As children, my sister and I classified people in two different groups: lake-kids, and city-kids (adults were simply excluded). This distinction comes from when either of us would bring a friend (read: city-kid) out to the cabin, and they would seem to stop functioning normally. This glitch in city-kids was over time decided to be a result of perpetual autopilot, and from a lack of spontaneity.
Lake-kids know everyone from their block, to the next block, to the store clerk, to the librarian, and beyond. City-kids rarely know their neighbors on both sides. Lake-kids never bruise their knees on the same street, usually not even on a street—but off in some remote treed place.
Unfortunately, lake-kids grow up to be adults just like city-kids. I have my own ruts I follow, the usual haunts, and have slowly shifted into autopilot—it’s hard not to, with Edmonton's urban sprawl, hectic schedules, and terrible winter transportation. I see the city through the window of the bus on my way to and from work or school, and if lucky, check out the river valley when weather permits outdoor excursions. I inhabit the city without many senses engaged: as a big, grown-up (somewhat), unconscious city-kid.

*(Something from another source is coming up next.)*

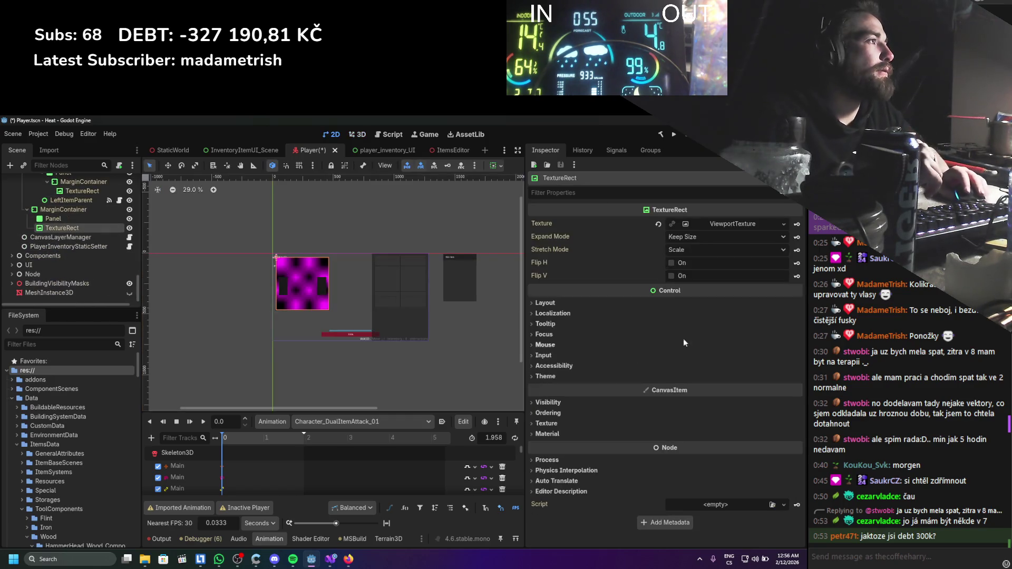
click(783, 224)
click(719, 247)
click(403, 257)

I have already begun to question this existence, and hope through exploration of the local, I can find the adult, urban equivalent of a lake-kid once again.
I totally agree with the lake kid/city kid idea. Having moved into the city from the country when I was 9, I noticed a marked shift in the way kids viewed and interacted with their environment. I think the sense of freedom has a lot to do with it. When they're at the lake or an acreage, somewhere out of the way, kids aren't being pushed and prodded into all sorts of activities to keep them occupied. Kids in the country aren't obsessed over by parents in the same way as city kids, at least in my experience. To be fair, the dangers posed by city life (traffic, crime, etc.) aren't necessarily as present in rural areas, so the need for parents to look out for their children is greater.
ReplyDeleteI find it ironic though, that we are so thoroughly warned in our childhoods about the dangers that are omnipresent in the city, but we grow up to become autobots with very little sense of our surroundings. Does the ingrained cautiousness make us too afraid to cope, or are we just ambivalent to the perceived dangers?